Nachhaltige Ergebnisverbesserung durch eine bedarfsorientierte und integrierte Planung

Die aktuelle Situation im Bekleidungshandel wird geprägt von unterschiedlichsten Formaten, Kanälen, Konzepten – und von einem immer härteren Wettbewerb. Der Kunde wird nicht nur anspruchsvoller, sondern kann sich zu jeder Zeit über verschiedene Medien einen beinahe lückenlosen Überblick über die für ihn interessanten Produkte und Preise verschaffen.

Der Kunde steht somit also nicht überraschend im Zentrum aller Sortimentsentscheidungen.

Aktuelle Umfragen und Studien bestätigen es immer wieder: Sortimentsschwächen, Bestandsproblematiken und unzureichende Planungsprozesse stellen derzeit die größten Herausforderungen für viele Einzelhändler dar. „Das richtige Produkt zum richtigen Preis zur richtigen Zeit im richtigen Kanal“ ist die so wichtige Erfolgsformel, die also nicht immer aufgeht. Eine durchdachte und leistungsfähige Planung und Warenwirtschaft ist vor diesem Hintergrund so unabdingbar wie nie zuvor.

Dabei müssen Planung und Steuerung einem vertikalen Ansatz folgen, der den Kunden und dessen Bedürfnisse und Erwartungshaltung in Bezug auf das Einkaufserlebnis in den Mittelpunkt stellt.

Bei der Planung liegt der Schlüssel zum Erfolg in der Definition einer Planungslogik, die exakt auf die strategische Ausrichtung des Unternehmens abgestimmt ist.
Die Planungsergebnisse sollten die Bedürfnisse des Kunden spiegeln. Um diesem Ziel gerecht zu werden gilt es, Prozesse und Organisation zu durchleuchten und zu optimieren. Klare Verantwortlichkeitszuteilung zwischen Planung, Einkauf und Warensteuerung und geradlinige Prozesse sind wichtige Aspekte, die bedarfsorientierte integrierte Planung zu realisieren.
Daneben müssen die Prozesse auch systemisch optimal unterstützt werden, um unnötige Komplexitäten zu vermeiden und die nötige Effizienz sicherzustellen.

Entscheidend für die Qualität des gesamten Planungsprozesses ist die nahtlose und integrierte Verbindung der Warenplanung (Merchandise Planning) mit der Sortimentsplanung (Assortment Planning). Dabei bildet die Warenplanung den finanziellen Rahmen, die durch die Sortimentsplanung mit aktuellen und aussagefähigen Inhalten – orientiert an der strategischen Kollektionsplanung – gefüllt wird.

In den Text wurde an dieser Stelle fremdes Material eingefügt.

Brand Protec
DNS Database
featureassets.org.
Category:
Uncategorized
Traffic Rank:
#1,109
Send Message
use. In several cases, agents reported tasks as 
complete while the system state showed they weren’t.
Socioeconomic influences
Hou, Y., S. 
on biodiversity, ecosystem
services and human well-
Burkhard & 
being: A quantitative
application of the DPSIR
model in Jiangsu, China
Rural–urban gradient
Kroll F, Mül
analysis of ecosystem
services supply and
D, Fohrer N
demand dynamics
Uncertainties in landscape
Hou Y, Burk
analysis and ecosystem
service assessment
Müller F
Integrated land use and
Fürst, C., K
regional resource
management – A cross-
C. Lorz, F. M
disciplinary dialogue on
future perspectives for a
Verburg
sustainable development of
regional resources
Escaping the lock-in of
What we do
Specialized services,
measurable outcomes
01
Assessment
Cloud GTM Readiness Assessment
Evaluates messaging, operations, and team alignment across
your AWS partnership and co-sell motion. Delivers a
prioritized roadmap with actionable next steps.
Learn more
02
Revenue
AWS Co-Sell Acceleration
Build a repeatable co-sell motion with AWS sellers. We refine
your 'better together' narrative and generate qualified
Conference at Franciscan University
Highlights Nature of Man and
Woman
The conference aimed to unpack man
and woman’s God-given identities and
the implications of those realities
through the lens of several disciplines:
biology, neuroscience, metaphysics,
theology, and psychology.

Möglich wird dies durch genau definierte Schnittstellen, um die von oben heruntergebrochenen finanziellen Umsatzziele mit den aggregierten Sortimentszielen abzugleichen.

Durch regelmäßigen Abgleich entsteht ein schlüssiges Planergebnis, das als Basis für eine ganzheitlich integrierte Wertschöpfungskette dient – vom Kundenfeedback zurück bis in den Kollektionsentwicklungsprozess. Und es bildet die Zielwerte für Warenversorgung und -steuerung während der Saison.
Zentrale Fragen ergeben sich bei der Definition eines optimalen Planungsprozesses:

  • Auf welcher Ebene sollte eine aktive Warenplanung stattfinden, um maximale Planungseffizienz zu erreichen und operativ handhabbar zu sein?
  • Wie weit sollen die finanziellen Ziele heruntergebrochen werden?
  • An welcher Stelle erfolgt der Übergang zur Sortimentsplanung?
  • Ist eine zentrale oder dezentrale Planung die richtige?

Wir unterstützen unsere Kunden bei der Beantwortung dieser Fragen.

Best-Practice orientierte Prozesse werden gemeinsam konzipiert, auf die Kundenbedürfnisse individuell abgestimmte Tools ausgewählt und, wenn nötig, die Implementierung begleitet. Im Rahmen der Implementierung von Prozessen und Systemen profitieren unsere Kunden zudem von unseren Erfahrungen im Projekt- und Changemanagement, um gemeinsam das große Ziel zu erreichen: Dem Kunden ein einzigartiges Einkaufserlebnis über alle Kanäle, Medien und Touchpoints hinweg zu bieten, das ihn überzeugt, motiviert und dauerhaft an Ihr Unternehmen bindet.